*WHAT THIS TASK INVOLVES*
Among the records below, one line contains "ORIGINAL NOTICE |"; copy that line and all that follow it, exactly as written.

*DATA RECORDS*
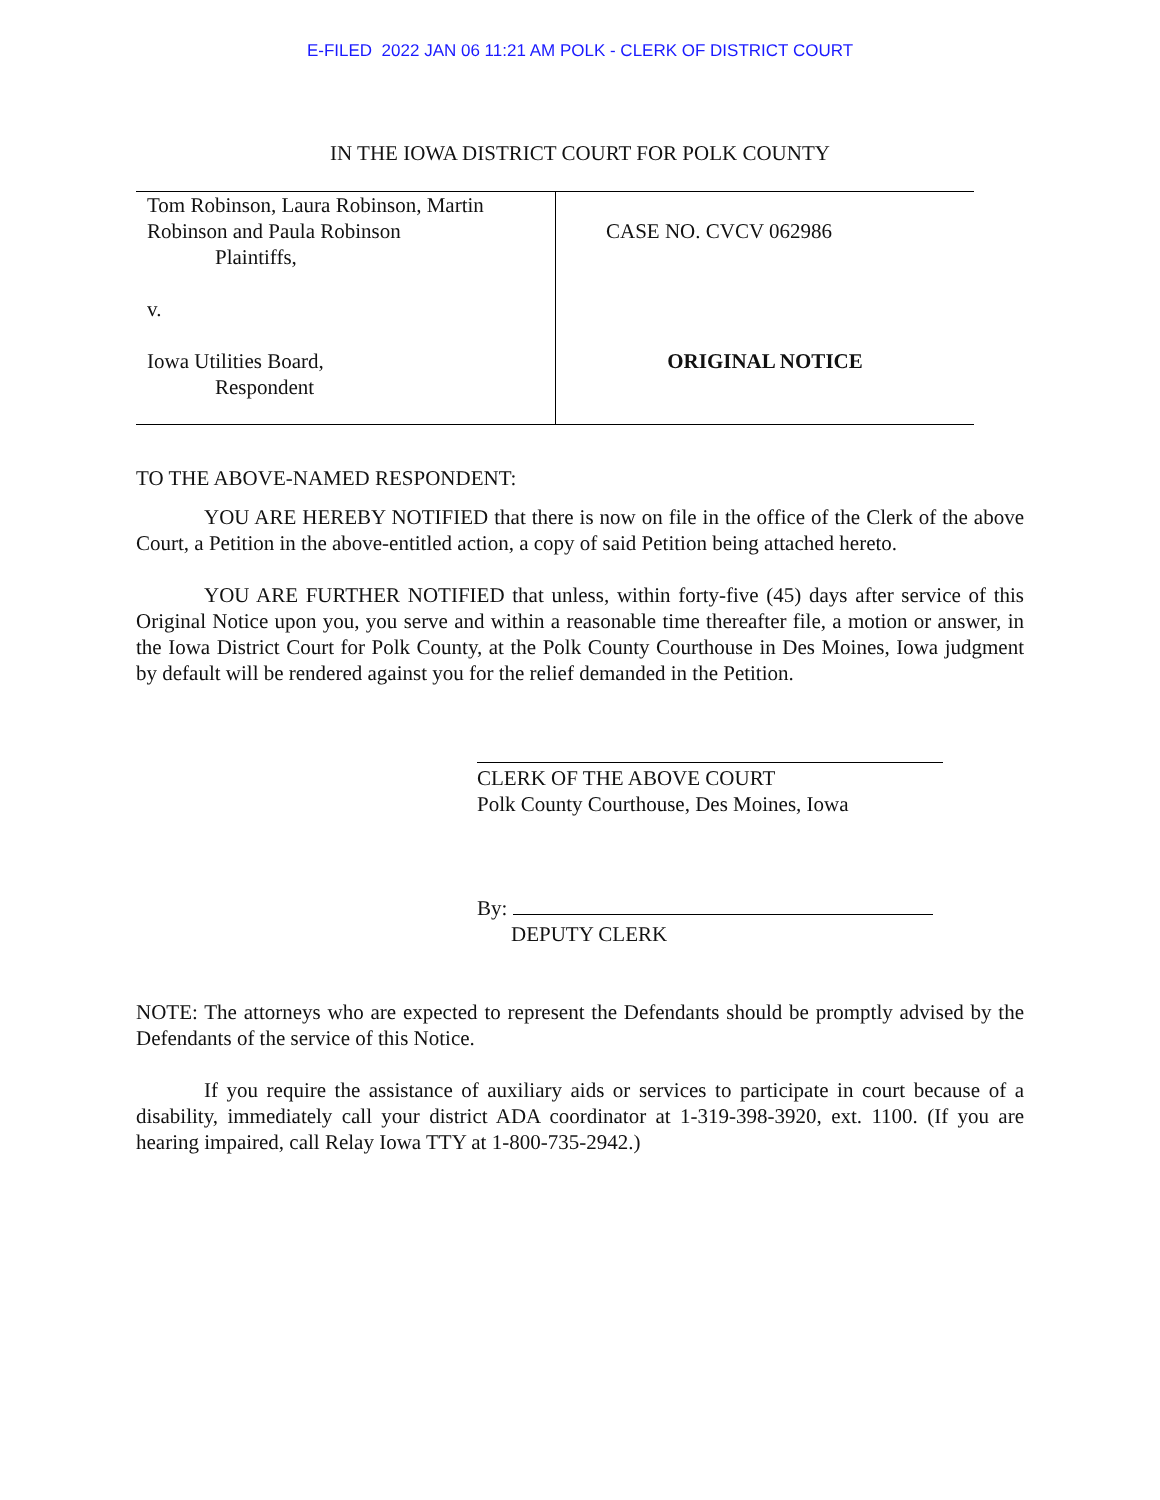E-FILED 2022 JAN 06 11:21 AM POLK - CLERK OF DISTRICT COURT
IN THE IOWA DISTRICT COURT FOR POLK COUNTY
| Tom Robinson, Laura Robinson, Martin Robinson and Paula Robinson Plaintiffs, v. Iowa Utilities Board, Respondent | CASE NO. CVCV 062986 ORIGINAL NOTICE |
TO THE ABOVE-NAMED RESPONDENT:
YOU ARE HEREBY NOTIFIED that there is now on file in the office of the Clerk of the above Court, a Petition in the above-entitled action, a copy of said Petition being attached hereto.
YOU ARE FURTHER NOTIFIED that unless, within forty-five (45) days after service of this Original Notice upon you, you serve and within a reasonable time thereafter file, a motion or answer, in the Iowa District Court for Polk County, at the Polk County Courthouse in Des Moines, Iowa judgment by default will be rendered against you for the relief demanded in the Petition.
CLERK OF THE ABOVE COURT
Polk County Courthouse, Des Moines, Iowa
By:
DEPUTY CLERK
NOTE: The attorneys who are expected to represent the Defendants should be promptly advised by the Defendants of the service of this Notice.
If you require the assistance of auxiliary aids or services to participate in court because of a disability, immediately call your district ADA coordinator at 1-319-398-3920, ext. 1100. (If you are hearing impaired, call Relay Iowa TTY at 1-800-735-2942.)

*SOLUTION FOR THIS EXERCISE*
| Tom Robinson, Laura Robinson, Martin Robinson and Paula Robinson Plaintiffs, v. Iowa Utilities Board, Respondent | CASE NO. CVCV 062986 ORIGINAL NOTICE |
TO THE ABOVE-NAMED RESPONDENT:
YOU ARE HEREBY NOTIFIED that there is now on file in the office of the Clerk of the above Court, a Petition in the above-entitled action, a copy of said Petition being attached hereto.
YOU ARE FURTHER NOTIFIED that unless, within forty-five (45) days after service of this Original Notice upon you, you serve and within a reasonable time thereafter file, a motion or answer, in the Iowa District Court for Polk County, at the Polk County Courthouse in Des Moines, Iowa judgment by default will be rendered against you for the relief demanded in the Petition.
CLERK OF THE ABOVE COURT
Polk County Courthouse, Des Moines, Iowa
By:
DEPUTY CLERK
NOTE: The attorneys who are expected to represent the Defendants should be promptly advised by the Defendants of the service of this Notice.
If you require the assistance of auxiliary aids or services to participate in court because of a disability, immediately call your district ADA coordinator at 1-319-398-3920, ext. 1100. (If you are hearing impaired, call Relay Iowa TTY at 1-800-735-2942.)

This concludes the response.